What Makes This Model Different?

Unlike general-purpose language models, this model is explicitly optimized for a narrow, yet deep, domain: competitive mathematics. Its training data and fine-tuning approach prioritize accuracy and structured output for mathematical problems, rather than broad conversational abilities. This specialization allows it to perform robustly on tasks where precise mathematical logic and formatted answers are critical.

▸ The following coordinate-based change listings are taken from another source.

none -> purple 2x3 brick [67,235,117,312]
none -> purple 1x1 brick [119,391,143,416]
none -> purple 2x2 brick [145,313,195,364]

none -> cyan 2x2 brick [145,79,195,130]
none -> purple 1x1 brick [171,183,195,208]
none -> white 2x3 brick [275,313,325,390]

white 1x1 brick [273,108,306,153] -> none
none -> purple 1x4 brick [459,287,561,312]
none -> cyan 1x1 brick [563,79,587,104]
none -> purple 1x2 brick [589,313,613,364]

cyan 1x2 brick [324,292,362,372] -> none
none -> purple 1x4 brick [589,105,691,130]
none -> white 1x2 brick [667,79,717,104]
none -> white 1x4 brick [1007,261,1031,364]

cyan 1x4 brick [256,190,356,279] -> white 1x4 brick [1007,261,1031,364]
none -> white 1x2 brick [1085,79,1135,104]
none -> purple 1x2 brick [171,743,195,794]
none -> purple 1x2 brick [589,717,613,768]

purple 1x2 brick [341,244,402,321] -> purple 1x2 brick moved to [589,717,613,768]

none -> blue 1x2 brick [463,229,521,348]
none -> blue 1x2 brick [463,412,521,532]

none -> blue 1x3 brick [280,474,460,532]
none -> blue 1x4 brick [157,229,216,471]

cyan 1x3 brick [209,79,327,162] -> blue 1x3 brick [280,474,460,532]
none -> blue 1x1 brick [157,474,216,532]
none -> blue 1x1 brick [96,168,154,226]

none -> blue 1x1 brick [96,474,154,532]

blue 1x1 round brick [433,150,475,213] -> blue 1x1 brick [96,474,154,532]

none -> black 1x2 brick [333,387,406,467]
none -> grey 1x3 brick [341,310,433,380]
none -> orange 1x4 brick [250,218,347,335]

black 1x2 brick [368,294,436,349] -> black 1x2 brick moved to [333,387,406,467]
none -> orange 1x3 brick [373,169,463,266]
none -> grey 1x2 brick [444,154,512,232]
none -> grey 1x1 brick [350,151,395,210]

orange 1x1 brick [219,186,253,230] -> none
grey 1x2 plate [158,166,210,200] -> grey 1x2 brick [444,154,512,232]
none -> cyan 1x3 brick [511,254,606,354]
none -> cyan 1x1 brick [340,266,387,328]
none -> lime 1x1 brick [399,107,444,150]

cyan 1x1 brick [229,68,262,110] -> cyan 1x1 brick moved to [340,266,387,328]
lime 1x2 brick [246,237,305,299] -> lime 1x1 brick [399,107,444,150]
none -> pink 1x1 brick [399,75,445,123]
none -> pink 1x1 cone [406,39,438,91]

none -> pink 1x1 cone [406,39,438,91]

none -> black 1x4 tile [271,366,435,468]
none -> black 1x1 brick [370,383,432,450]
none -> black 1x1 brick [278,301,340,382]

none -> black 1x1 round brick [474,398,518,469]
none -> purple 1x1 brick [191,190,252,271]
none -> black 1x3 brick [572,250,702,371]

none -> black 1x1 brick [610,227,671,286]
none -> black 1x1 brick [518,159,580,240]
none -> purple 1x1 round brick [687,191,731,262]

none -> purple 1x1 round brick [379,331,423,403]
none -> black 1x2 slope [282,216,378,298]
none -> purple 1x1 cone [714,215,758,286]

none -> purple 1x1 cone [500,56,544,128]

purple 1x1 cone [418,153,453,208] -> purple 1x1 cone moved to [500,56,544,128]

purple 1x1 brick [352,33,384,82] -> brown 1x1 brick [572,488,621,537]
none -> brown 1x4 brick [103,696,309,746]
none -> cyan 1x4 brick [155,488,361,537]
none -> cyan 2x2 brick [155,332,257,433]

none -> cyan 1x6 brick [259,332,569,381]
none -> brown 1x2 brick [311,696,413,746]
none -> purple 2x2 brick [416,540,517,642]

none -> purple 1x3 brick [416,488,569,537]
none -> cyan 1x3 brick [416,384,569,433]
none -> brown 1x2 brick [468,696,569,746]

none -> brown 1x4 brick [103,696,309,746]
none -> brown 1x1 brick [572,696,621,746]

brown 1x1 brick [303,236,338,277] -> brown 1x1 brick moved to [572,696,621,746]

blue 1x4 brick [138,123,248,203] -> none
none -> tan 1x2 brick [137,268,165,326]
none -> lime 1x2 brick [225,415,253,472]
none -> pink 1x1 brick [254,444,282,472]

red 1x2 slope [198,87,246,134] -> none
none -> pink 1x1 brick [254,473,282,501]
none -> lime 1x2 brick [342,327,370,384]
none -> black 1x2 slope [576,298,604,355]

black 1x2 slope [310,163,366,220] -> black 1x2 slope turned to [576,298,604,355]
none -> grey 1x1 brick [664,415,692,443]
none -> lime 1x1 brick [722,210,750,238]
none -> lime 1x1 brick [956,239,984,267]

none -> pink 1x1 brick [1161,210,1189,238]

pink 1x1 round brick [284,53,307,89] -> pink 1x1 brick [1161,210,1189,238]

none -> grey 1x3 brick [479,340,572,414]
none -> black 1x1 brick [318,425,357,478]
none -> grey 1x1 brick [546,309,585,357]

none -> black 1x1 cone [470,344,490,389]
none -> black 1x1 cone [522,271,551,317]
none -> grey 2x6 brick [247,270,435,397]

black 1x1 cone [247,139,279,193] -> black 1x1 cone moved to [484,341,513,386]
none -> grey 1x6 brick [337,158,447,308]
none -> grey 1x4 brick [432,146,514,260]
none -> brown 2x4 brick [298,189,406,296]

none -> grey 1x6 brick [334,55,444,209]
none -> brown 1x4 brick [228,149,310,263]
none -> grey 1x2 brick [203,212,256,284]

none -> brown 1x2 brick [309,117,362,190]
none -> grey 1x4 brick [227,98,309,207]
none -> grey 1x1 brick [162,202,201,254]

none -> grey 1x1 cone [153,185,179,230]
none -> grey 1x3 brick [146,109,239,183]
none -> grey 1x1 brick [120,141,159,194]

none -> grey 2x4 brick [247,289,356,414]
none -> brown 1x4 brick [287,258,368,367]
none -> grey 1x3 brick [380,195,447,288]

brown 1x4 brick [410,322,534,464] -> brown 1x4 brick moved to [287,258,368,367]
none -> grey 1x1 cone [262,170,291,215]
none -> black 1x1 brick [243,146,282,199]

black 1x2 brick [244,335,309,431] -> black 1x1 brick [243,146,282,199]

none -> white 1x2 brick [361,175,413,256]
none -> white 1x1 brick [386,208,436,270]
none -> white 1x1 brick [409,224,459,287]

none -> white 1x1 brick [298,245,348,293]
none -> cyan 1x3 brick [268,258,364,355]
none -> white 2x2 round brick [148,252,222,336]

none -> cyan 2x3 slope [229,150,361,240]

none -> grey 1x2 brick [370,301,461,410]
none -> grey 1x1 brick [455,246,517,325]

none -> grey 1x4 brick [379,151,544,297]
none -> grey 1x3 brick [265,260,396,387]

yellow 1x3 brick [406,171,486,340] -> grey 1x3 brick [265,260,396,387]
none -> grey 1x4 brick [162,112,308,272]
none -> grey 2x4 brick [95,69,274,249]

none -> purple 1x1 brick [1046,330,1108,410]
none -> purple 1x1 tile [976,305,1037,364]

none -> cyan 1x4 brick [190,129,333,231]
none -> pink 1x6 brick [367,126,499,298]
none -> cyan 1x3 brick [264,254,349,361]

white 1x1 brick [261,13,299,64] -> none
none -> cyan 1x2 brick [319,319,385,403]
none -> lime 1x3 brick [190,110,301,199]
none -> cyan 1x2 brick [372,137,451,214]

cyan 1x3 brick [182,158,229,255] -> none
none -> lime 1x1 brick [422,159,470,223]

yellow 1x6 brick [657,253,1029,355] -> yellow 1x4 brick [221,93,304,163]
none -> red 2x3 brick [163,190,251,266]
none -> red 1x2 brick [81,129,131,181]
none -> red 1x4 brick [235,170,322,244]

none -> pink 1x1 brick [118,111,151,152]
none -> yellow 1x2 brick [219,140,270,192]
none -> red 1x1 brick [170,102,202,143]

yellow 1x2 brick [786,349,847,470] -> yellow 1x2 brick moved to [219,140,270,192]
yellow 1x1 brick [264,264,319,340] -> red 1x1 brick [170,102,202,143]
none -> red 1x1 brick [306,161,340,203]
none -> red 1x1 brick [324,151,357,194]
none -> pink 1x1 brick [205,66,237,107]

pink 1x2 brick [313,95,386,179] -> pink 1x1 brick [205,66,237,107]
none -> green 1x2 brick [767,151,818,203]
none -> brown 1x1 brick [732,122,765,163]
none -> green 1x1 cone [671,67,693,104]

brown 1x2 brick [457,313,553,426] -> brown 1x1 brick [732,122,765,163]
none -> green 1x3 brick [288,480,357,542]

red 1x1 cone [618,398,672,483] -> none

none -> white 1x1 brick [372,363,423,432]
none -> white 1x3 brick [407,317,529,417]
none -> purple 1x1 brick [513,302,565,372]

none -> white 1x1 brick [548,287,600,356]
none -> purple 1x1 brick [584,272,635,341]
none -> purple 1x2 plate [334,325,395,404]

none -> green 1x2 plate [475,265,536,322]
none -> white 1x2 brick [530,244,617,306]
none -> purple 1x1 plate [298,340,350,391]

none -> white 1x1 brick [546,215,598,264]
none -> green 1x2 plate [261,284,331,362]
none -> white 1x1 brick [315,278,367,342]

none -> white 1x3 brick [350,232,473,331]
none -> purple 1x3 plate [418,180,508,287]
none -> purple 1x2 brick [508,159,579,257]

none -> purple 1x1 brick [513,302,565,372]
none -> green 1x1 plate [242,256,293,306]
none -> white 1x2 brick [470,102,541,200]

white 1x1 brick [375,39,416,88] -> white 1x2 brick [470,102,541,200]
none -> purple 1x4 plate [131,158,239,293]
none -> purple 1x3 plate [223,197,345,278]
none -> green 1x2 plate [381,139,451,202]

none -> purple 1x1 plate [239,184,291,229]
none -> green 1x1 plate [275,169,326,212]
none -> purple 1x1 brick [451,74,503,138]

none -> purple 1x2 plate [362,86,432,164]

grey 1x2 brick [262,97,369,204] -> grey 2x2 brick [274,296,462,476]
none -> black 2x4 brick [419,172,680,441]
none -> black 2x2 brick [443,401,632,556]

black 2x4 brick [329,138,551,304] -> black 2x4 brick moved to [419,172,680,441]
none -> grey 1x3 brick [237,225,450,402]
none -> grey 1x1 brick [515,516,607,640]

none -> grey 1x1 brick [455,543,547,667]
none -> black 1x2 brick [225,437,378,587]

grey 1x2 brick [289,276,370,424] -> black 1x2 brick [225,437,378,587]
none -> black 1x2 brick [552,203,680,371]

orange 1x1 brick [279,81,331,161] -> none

Should You Use This Model?

  • Good for: Researchers, educators, or developers working on automated math problem solvers, educational tools, or systems requiring high-accuracy mathematical reasoning and LaTeX-formatted solutions. It is particularly strong for algebra, geometry, number theory, combinatorics, and inequalities.
  • Not ideal for: General conversational AI, creative writing, or tasks outside of its mathematical reasoning specialization.